Exercise instructions - Without including any image, repeat every record exactly.

Exercise material -
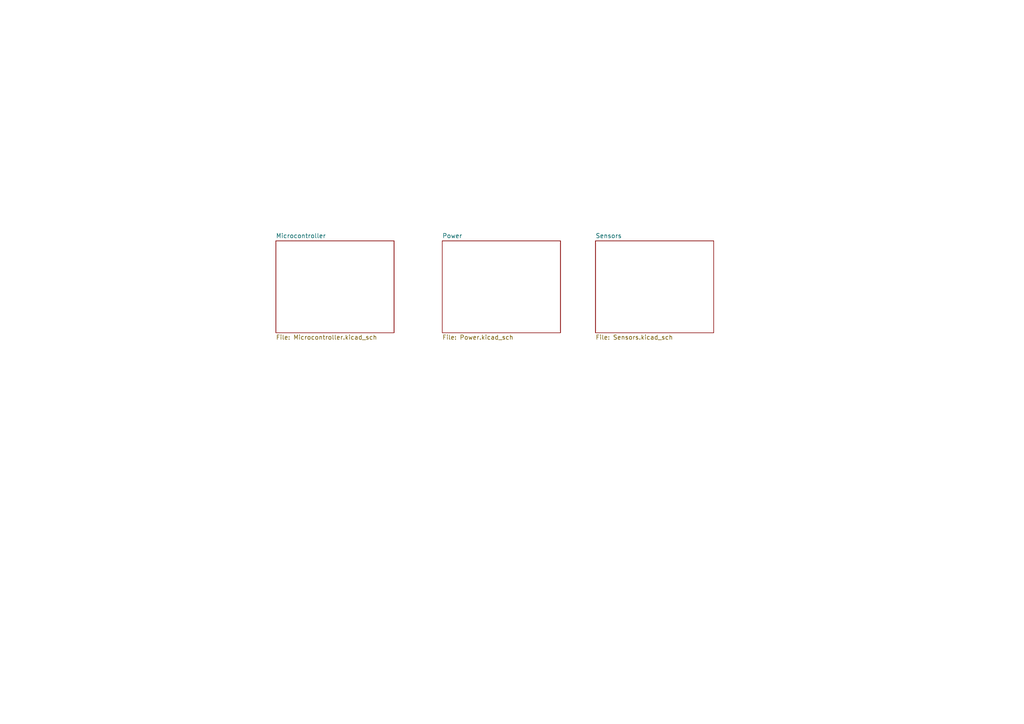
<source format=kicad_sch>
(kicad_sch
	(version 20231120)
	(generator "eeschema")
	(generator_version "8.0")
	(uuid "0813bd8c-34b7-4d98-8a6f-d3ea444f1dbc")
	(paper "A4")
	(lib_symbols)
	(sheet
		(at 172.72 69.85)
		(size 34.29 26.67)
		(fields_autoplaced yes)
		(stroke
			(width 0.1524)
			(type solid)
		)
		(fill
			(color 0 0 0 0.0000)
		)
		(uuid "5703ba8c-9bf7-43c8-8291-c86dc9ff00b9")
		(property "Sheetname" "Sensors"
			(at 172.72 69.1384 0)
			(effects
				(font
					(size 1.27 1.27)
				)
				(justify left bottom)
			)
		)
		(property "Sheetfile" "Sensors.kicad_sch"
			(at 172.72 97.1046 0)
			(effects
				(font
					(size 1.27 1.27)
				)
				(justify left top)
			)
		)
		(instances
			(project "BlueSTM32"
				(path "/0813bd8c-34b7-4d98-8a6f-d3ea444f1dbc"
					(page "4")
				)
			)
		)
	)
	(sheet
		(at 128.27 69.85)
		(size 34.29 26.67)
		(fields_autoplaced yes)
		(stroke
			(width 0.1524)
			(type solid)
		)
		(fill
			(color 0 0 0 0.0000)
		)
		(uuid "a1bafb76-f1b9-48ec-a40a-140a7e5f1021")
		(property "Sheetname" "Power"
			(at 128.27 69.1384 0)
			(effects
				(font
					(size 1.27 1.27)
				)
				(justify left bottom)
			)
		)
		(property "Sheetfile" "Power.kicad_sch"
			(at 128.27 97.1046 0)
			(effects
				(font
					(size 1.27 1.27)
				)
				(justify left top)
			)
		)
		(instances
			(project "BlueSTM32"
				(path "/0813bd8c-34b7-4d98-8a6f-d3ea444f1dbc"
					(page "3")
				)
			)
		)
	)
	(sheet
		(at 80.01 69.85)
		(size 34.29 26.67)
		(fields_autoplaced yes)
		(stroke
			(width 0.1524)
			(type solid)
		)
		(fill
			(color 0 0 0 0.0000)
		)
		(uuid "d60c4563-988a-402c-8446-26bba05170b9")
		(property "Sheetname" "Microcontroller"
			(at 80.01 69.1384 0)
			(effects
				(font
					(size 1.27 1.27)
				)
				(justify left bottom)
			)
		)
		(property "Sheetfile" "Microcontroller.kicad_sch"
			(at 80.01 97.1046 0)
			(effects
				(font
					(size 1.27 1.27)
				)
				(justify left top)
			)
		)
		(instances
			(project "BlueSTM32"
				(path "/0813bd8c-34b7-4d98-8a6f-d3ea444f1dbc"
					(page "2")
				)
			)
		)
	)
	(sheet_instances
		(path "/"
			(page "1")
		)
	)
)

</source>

Completed task -
<source format=kicad_sch>
(kicad_sch
	(version 20231120)
	(generator "eeschema")
	(generator_version "8.0")
	(uuid "0813bd8c-34b7-4d98-8a6f-d3ea444f1dbc")
	(paper "A4")
	(lib_symbols)
	(sheet
		(at 172.72 69.85)
		(size 34.29 26.67)
		(fields_autoplaced yes)
		(stroke
			(width 0.1524)
			(type solid)
		)
		(fill
			(color 0 0 0 0.0000)
		)
		(uuid "5703ba8c-9bf7-43c8-8291-c86dc9ff00b9")
		(property "Sheetname" "Sensors"
			(at 172.72 69.1384 0)
			(effects
				(font
					(size 1.27 1.27)
				)
				(justify left bottom)
			)
		)
		(property "Sheetfile" "Sensors.kicad_sch"
			(at 172.72 97.1046 0)
			(effects
				(font
					(size 1.27 1.27)
				)
				(justify left top)
			)
		)
		(instances
			(project "BlueSTM32"
				(path "/0813bd8c-34b7-4d98-8a6f-d3ea444f1dbc"
					(page "4")
				)
			)
		)
	)
	(sheet
		(at 128.27 69.85)
		(size 34.29 26.67)
		(fields_autoplaced yes)
		(stroke
			(width 0.1524)
			(type solid)
		)
		(fill
			(color 0 0 0 0.0000)
		)
		(uuid "a1bafb76-f1b9-48ec-a40a-140a7e5f1021")
		(property "Sheetname" "Power"
			(at 128.27 69.1384 0)
			(effects
				(font
					(size 1.27 1.27)
				)
				(justify left bottom)
			)
		)
		(property "Sheetfile" "Power.kicad_sch"
			(at 128.27 97.1046 0)
			(effects
				(font
					(size 1.27 1.27)
				)
				(justify left top)
			)
		)
		(instances
			(project "BlueSTM32"
				(path "/0813bd8c-34b7-4d98-8a6f-d3ea444f1dbc"
					(page "3")
				)
			)
		)
	)
	(sheet
		(at 80.01 69.85)
		(size 34.29 26.67)
		(fields_autoplaced yes)
		(stroke
			(width 0.1524)
			(type solid)
		)
		(fill
			(color 0 0 0 0.0000)
		)
		(uuid "d60c4563-988a-402c-8446-26bba05170b9")
		(property "Sheetname" "Microcontroller"
			(at 80.01 69.1384 0)
			(effects
				(font
					(size 1.27 1.27)
				)
				(justify left bottom)
			)
		)
		(property "Sheetfile" "Microcontroller.kicad_sch"
			(at 80.01 97.1046 0)
			(effects
				(font
					(size 1.27 1.27)
				)
				(justify left top)
			)
		)
		(instances
			(project "BlueSTM32"
				(path "/0813bd8c-34b7-4d98-8a6f-d3ea444f1dbc"
					(page "2")
				)
			)
		)
	)
	(sheet_instances
		(path "/"
			(page "1")
		)
	)
)

</source>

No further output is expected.